Photography doesn’t feature as prolifically as other visual art forms in most of the fair displays; however, outside of classic works, the fairs were rife with experimental contemporary photo-based art in which its practitioners are asking important questions about the evolving medium’s role within the context of visual art and media. This year, the standout new works tended to implement unique takes on traditional photographic genres (such as the still life) or manipulated traditional photographic processes using new technology, found objects or images and rendered new images as layered abstractions or technologically materialized art forms.
While it’s nearly impossible, even with hungry eyes, to successfully take in everything photo during the week of Art Basel, it’s well worth the journey and the dizzying chaos it induces to walk away a little bit more inspired or even a little bit more critical of the medium’s evolution.
Here were some of the highlights from the week in Miami.
Some of the most interesting contemporary photographs were visible in Art Basel’s Nova section, which is comprised of newer galleries showing new work by the artists. One of the more apropos bodies of work in this section was Michele Abeles’ series, “NYC/Miami,” presented by 47 Canal, which immerses the viewer in a surreal world of composited images of verdant foliage, overlapped with pedestrians armed with luxurious handbags, and energetic blocks of color. The artist, who was featured in MoMA’s New Photography exhibition in 2012, works experimentally with her images, sometimes employing algorithms to preexisting images and then converting the images back into a visual form.

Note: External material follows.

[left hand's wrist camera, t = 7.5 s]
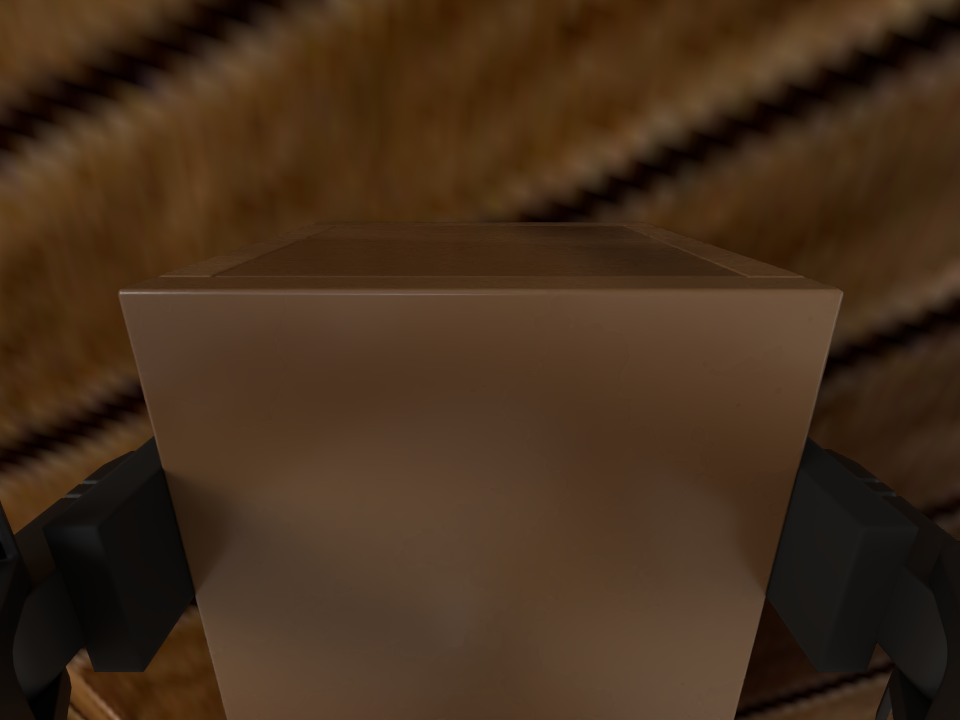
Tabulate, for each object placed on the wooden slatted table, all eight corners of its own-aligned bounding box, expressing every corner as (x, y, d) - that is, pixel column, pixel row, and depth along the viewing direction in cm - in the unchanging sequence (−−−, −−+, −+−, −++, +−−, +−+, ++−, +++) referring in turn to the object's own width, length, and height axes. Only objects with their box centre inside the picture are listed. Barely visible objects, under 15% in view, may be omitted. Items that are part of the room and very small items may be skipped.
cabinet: (591, 700, 24) (657, 1019, 15) (369, 699, 24) (302, 1017, 15) (645, 222, 16) (848, 289, 7) (316, 222, 16) (112, 289, 7)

Another highlight here was a more conceptual take on the photographic medium. At Meessen De Clercq gallery, the work of Nicolás Lamas was displayed, evoking astral visions with fingerprints and debris made visible when scanning iPad screens.
The work of another conceptual photographer, Eileen Quinlan, whose photographs appeared in the International Center of Photography’s “What is a Photograph?” exhibition, was prominent at the fair as well. Her entire “Backdrop and Bandit” series — in which she abstracted materials such as leather and foil to create textural compositions — was on display at Campoli Presti as well as new abstract figurative silver gelatin prints at Miguel Abreu Gallery.
At Sprüth Magers, a few of Thomas Demand’s “Dailies” were on view in which mundane objects are treated as larger-than-life.
Examples of historic references to the still life abound at Howard Greenberg Gallery at Art Basel, where new work by Joel Meyerowitz and Simon Chaput was on display — of still lifes taken in France, and Art Deco buildings apropos for the fair’s setting, respectively.
Over at the Untitled. Art fair, Aperture Foundation showed a new commissioned series by Penelope Umbrico, “Range,” in which the artist rephotographed with smartphones pages from the Aperture Masters of Photography book series anytime an image of mountains appeared. She then ran the photos through some 277 filters and apps, resulting in abstracted reinterpretations of the original pages with the added dimension of color and reflections.
Lucas Foglia’s series “Frontcountry,” on view at the Fredericks & Freiser Gallery booth at Untitled. Art was also a standout. Set in mining towns throughout the American West, a Wyoming soccer game is depicted as a monumental event and tractors working a mountain of coal resemble a children’s sandbox.
Here one standout was the conceptual work of Sara Cwynar, who was presented at the fair by Foxy Production and Cooper Cole. For the work displayed at Cooper Cole, the artist, who often works with themes of kitsch and photography’s relationship to technology, scanned vintage nude playing cards and altered them to create digital static through the scanning process.